I am trying to mount an iso using udisksctl
and it appears that the bash
scripts inside these are having only read permission
[root@hostname ~]# udisksctl loop-setup -r -f /root/test.iso
Mapped file /root/test.iso as /dev/loop0.
[root@hostname ~]# udisksctl mount -b /dev/loop0
Mounted /dev/loop0 at /media/20190701_130215.

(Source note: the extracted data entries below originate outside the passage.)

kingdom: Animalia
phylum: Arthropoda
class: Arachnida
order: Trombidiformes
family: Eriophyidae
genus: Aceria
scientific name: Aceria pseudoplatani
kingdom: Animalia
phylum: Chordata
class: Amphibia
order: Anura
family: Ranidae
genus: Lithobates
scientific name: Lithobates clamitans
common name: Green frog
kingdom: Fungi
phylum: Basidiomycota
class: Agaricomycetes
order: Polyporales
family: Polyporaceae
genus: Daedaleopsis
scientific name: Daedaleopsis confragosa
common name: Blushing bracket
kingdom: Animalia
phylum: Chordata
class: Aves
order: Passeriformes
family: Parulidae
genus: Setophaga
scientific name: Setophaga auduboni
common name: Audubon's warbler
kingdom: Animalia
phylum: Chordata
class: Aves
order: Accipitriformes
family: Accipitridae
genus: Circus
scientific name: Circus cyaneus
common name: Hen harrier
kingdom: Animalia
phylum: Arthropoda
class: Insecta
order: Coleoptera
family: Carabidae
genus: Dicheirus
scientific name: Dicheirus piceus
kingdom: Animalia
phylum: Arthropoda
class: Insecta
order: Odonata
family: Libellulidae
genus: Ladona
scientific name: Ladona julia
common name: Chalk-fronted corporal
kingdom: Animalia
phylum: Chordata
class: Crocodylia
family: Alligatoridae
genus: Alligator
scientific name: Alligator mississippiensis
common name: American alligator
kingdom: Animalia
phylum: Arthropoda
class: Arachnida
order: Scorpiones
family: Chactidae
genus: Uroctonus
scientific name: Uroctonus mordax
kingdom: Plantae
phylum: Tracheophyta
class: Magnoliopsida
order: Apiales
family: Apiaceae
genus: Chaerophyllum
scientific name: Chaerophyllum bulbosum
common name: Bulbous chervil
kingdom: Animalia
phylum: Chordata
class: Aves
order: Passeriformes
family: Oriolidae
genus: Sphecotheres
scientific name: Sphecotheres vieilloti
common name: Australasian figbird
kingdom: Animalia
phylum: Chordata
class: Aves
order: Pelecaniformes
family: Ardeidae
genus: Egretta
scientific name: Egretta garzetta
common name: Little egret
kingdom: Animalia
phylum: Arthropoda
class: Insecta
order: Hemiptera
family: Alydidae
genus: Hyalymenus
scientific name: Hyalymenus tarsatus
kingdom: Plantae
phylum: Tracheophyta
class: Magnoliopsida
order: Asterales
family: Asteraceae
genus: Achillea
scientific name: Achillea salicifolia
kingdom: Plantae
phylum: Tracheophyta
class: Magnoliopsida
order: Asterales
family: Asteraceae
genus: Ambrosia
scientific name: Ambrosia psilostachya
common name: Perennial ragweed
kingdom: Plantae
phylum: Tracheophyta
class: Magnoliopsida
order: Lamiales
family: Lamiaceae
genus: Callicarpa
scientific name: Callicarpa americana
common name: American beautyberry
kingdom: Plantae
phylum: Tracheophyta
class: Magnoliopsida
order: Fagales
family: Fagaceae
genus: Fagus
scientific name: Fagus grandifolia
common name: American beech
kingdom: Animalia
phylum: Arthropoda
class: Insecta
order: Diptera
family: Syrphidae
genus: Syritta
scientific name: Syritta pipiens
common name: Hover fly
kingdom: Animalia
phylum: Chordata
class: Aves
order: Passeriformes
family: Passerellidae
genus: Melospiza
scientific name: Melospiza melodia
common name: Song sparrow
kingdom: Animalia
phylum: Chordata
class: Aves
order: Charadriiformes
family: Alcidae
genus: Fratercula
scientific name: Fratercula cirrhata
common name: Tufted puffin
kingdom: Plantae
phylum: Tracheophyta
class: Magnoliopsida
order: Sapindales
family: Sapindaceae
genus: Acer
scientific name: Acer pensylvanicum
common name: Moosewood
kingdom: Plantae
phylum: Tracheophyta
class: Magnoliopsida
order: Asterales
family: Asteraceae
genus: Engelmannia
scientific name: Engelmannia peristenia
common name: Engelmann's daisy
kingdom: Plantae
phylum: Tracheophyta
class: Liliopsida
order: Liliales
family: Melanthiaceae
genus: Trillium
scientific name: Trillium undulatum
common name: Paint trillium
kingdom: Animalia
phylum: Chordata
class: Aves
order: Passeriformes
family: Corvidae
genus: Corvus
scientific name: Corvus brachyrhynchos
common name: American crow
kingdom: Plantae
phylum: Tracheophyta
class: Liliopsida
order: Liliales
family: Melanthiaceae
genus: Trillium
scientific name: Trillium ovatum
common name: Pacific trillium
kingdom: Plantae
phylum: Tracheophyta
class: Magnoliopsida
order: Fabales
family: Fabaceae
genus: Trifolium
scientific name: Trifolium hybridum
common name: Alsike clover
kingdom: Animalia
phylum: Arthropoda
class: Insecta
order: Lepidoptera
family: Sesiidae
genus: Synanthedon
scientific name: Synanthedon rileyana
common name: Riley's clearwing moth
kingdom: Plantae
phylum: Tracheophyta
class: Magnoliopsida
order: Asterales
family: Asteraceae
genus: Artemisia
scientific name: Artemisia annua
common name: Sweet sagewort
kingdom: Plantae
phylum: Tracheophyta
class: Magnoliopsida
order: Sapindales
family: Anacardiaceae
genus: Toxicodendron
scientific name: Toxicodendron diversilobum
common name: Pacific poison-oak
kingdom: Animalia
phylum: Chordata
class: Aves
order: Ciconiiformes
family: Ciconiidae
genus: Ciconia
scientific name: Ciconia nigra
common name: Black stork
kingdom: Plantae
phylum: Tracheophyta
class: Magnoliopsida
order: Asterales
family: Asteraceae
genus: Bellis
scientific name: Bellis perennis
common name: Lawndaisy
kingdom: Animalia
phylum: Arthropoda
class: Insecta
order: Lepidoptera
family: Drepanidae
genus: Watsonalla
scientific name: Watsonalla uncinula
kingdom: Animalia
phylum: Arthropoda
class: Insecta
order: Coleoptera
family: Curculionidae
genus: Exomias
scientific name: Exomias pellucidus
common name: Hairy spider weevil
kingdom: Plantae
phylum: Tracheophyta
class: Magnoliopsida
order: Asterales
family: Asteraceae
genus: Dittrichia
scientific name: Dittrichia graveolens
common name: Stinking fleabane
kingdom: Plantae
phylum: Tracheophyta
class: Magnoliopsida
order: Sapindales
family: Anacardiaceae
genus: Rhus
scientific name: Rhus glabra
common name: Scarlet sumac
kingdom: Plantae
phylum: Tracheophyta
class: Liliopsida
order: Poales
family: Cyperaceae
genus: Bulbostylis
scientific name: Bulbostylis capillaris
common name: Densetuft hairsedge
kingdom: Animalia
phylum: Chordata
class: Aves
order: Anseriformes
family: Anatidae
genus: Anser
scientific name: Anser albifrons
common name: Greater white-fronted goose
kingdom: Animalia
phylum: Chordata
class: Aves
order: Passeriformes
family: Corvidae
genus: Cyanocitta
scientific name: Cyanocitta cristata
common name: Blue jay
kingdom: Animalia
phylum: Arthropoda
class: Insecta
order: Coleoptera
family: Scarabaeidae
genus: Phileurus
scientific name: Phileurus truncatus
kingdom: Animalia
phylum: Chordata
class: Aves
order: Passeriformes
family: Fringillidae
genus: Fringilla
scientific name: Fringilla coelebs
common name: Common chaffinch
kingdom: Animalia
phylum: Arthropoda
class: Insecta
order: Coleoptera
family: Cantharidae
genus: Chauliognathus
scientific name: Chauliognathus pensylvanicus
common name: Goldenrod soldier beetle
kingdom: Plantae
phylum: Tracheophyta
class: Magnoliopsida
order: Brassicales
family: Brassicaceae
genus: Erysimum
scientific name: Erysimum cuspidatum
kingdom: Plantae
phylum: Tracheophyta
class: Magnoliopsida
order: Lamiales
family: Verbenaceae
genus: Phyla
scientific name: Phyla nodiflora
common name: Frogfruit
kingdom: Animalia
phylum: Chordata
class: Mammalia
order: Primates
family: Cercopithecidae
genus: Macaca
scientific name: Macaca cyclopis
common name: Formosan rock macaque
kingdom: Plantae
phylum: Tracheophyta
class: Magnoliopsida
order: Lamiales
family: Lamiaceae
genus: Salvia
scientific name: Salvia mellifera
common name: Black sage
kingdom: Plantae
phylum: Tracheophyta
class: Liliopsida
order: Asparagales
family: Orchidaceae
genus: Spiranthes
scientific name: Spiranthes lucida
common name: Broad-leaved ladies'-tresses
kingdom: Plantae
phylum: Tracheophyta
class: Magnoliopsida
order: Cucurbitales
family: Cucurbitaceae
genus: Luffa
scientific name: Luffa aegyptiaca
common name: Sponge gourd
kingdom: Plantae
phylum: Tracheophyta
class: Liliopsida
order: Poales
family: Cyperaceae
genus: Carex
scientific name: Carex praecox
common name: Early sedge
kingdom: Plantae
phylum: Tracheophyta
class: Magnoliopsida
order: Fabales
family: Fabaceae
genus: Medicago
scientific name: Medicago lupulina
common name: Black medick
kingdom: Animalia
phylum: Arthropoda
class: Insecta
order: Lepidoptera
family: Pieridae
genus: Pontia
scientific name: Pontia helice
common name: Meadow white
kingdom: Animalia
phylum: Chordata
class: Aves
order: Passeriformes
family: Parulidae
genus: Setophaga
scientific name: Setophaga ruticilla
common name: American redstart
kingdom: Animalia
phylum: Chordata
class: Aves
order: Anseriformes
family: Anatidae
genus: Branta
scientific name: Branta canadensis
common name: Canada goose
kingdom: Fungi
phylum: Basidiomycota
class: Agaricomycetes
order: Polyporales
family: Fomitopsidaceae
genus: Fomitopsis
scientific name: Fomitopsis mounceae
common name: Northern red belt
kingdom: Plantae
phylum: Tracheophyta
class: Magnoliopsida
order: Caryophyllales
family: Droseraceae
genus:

[root@hostname ~]# ll /media/20190701_130215/ISO-002/
total 29
-r--------. 1 root root 20504 Jun 20 07:53 install_patch.sh`
But if I mount using mount -o loop
the permissions are preserverd.
[root@hostname ~]# mount -o loop /root/test.iso /media/
mount: /dev/loop2 is write-protected, mounting read-only
[root@hostname ~]# ll /media/ISO-002/
total 29
-r-xr-xr-x. 1 root root 20504 Jun 20 07:53 install_patch.sh
I need to execute this script after using and wish to use udisksctl
insted of mount -o loop
due to some company restrictions.
Why it is behaving like this?
Is it possible to hack this behaviour and have execute permission with udisksctl
command?
The system I am running is in kernel 3.10.0-862.14.4.el7.x86_64
and RHEL.
EDIT
More Info: The iso mentioned above was created using UltraISO from Windows machine. I tried using mk_iso
utility from Linux to create iso and everything seems fine.